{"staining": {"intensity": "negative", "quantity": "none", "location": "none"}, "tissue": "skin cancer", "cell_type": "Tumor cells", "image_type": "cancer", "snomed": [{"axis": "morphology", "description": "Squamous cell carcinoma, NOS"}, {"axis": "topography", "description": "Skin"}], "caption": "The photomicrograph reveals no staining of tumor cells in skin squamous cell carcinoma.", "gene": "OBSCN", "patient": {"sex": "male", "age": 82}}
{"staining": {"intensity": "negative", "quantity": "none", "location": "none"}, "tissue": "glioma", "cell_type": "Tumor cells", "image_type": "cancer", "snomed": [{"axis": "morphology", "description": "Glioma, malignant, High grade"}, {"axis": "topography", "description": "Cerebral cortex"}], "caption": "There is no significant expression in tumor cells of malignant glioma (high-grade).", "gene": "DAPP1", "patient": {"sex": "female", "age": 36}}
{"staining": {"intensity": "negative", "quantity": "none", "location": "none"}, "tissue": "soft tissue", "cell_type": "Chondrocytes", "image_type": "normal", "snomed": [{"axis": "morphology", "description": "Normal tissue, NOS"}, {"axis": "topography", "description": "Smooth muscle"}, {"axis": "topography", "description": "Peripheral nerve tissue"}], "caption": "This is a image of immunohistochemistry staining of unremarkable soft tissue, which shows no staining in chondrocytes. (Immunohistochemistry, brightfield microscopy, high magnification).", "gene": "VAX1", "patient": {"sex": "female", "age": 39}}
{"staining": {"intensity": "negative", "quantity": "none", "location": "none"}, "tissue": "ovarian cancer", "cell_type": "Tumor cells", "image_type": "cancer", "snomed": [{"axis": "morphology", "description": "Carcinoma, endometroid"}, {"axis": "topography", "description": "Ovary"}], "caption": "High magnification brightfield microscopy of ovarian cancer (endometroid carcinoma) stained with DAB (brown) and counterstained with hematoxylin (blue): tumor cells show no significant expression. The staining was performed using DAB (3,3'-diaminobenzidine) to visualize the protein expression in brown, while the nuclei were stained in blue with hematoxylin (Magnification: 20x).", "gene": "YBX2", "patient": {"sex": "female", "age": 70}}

WHAT YOU ARE ASKED TO DO: Return the whole listing, keeping each word as it stands.

SOLUTION TO THIS TASK:
{"staining": {"intensity": "negative", "quantity": "none", "location": "none"}, "tissue": "skin cancer", "cell_type": "Tumor cells", "image_type": "cancer", "snomed": [{"axis": "morphology", "description": "Squamous cell carcinoma, NOS"}, {"axis": "topography", "description": "Skin"}], "caption": "The photomicrograph reveals no staining of tumor cells in skin squamous cell carcinoma.", "gene": "OBSCN", "patient": {"sex": "male", "age": 82}}
{"staining": {"intensity": "negative", "quantity": "none", "location": "none"}, "tissue": "glioma", "cell_type": "Tumor cells", "image_type": "cancer", "snomed": [{"axis": "morphology", "description": "Glioma, malignant, High grade"}, {"axis": "topography", "description": "Cerebral cortex"}], "caption": "There is no significant expression in tumor cells of malignant glioma (high-grade).", "gene": "DAPP1", "patient": {"sex": "female", "age": 36}}
{"staining": {"intensity": "negative", "quantity": "none", "location": "none"}, "tissue": "soft tissue", "cell_type": "Chondrocytes", "image_type": "normal", "snomed": [{"axis": "morphology", "description": "Normal tissue, NOS"}, {"axis": "topography", "description": "Smooth muscle"}, {"axis": "topography", "description": "Peripheral nerve tissue"}], "caption": "This is a image of immunohistochemistry staining of unremarkable soft tissue, which shows no staining in chondrocytes. (Immunohistochemistry, brightfield microscopy, high magnification).", "gene": "VAX1", "patient": {"sex": "female", "age": 39}}
{"staining": {"intensity": "negative", "quantity": "none", "location": "none"}, "tissue": "ovarian cancer", "cell_type": "Tumor cells", "image_type": "cancer", "snomed": [{"axis": "morphology", "description": "Carcinoma, endometroid"}, {"axis": "topography", "description": "Ovary"}], "caption": "High magnification brightfield microscopy of ovarian cancer (endometroid carcinoma) stained with DAB (brown) and counterstained with hematoxylin (blue): tumor cells show no significant expression. The staining was performed using DAB (3,3'-diaminobenzidine) to visualize the protein expression in brown, while the nuclei were stained in blue with hematoxylin (Magnification: 20x).", "gene": "YBX2", "patient": {"sex": "female", "age": 70}}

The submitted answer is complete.